The Dow Jones industrial average was down 59 points, or 0.39%, at 15,133. The Standard & Poor's 500 Index was down one points, or 0.07%, at 1,694. The Nasdaq Composite Index was down three points, or 0.08%, at 3,815.
Equities sank in early trading as the federal shutdown entered its second day. The fight is rapidly merging with a higher-stakes battle over the government's borrowing power that is expected to come to a head soon. The Treasury has said the US will exhaust its borrowing authority no later than 17 October.
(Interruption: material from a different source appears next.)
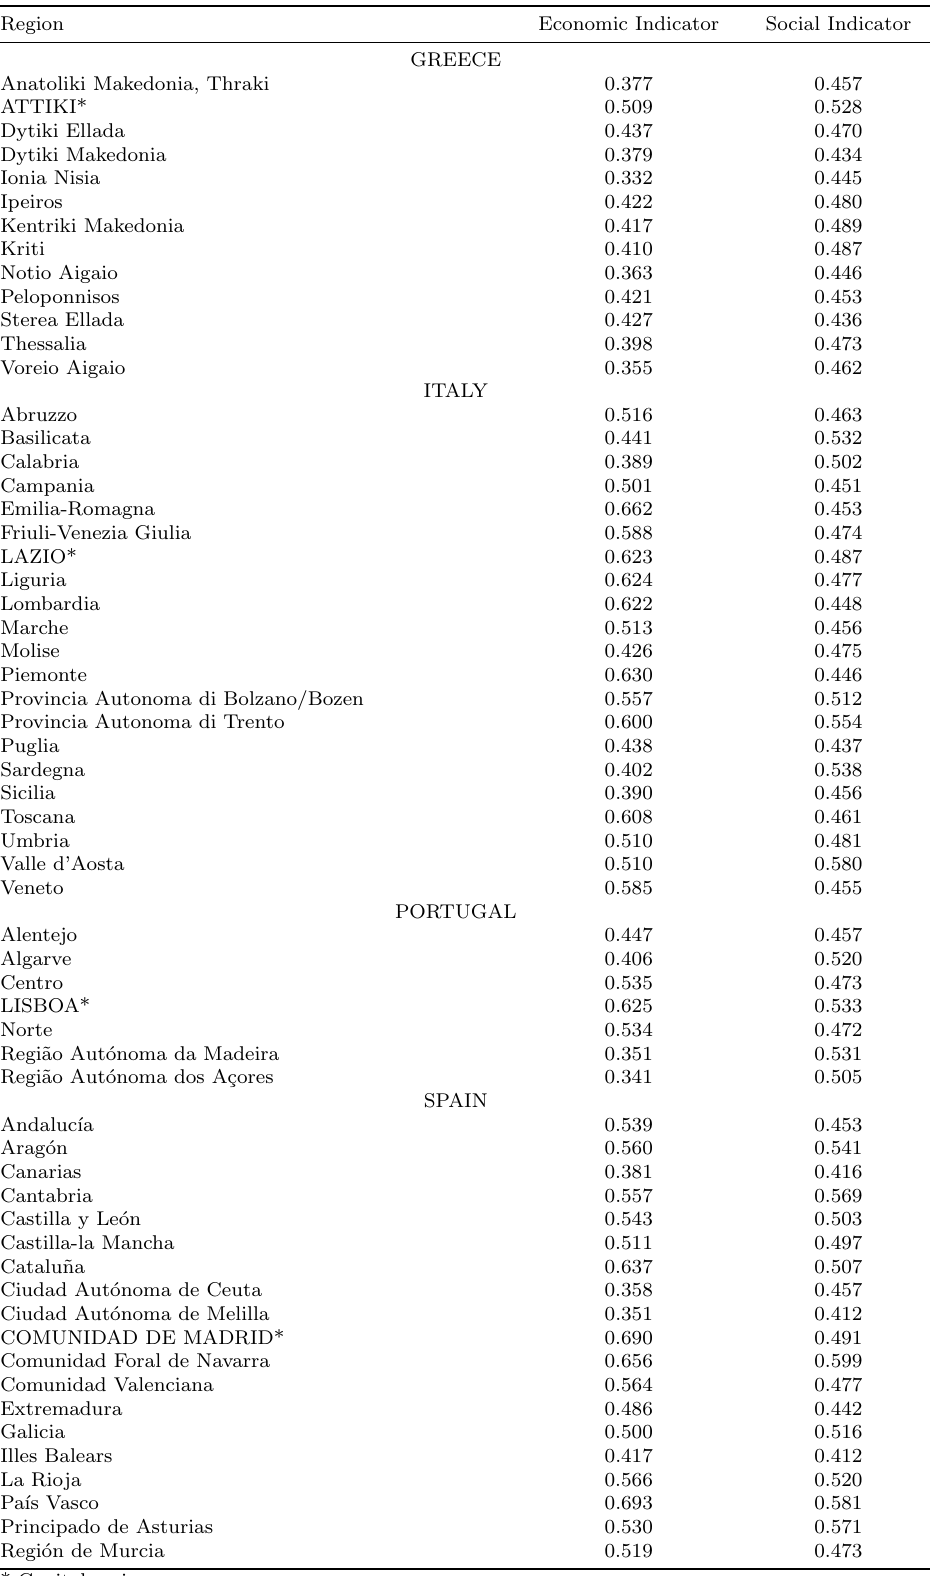
Table A.1: The values of the Economic and the Social Indicators of the south European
Adding to worries, a report showed private employers added fewer-than-expected jobs in September. The Labour Department won’t release its monthly jobs report on Friday if the government remains closed.
Among individual stocks, the possibility of a second offer for Blackberry Ltd (BB.TO) (BBRY.O) reversed a slide in its stock price after the struggling smartphone maker said it expected to record $400 million in pre-tax charges related to cuts announced last month. The stock ended up 0.3%.
Alcoa Inc. (AA) slumped 1.8% after Deutsche Bank AG lowered its rating on the aluminum producer. Monsanto Co. fell 1% as the world’s largest seed company gave a full-year earnings forecast that trailed analyst estimates.
Global Payments Inc. (GPN) rallied 11% after boosting its earnings forecast.
Producers of capital goods fell, led lower by military contractors. United Technologies Corp. dropped 2.2% and Lockheed Martin Corp. sank 1.9%.
On the positive side, Tenet Healthcare Corp. jumped 6.1% after Bank of American Corp. analyst Kevin Fischbeck said the company is well-positioned to win business on the BlueCross BlueShield of Texas network.
In Asia, shares oscillated between gains and losses on Thursday as investors watched for progress on ending an impasse over federal spending that has shut down the US government for two days.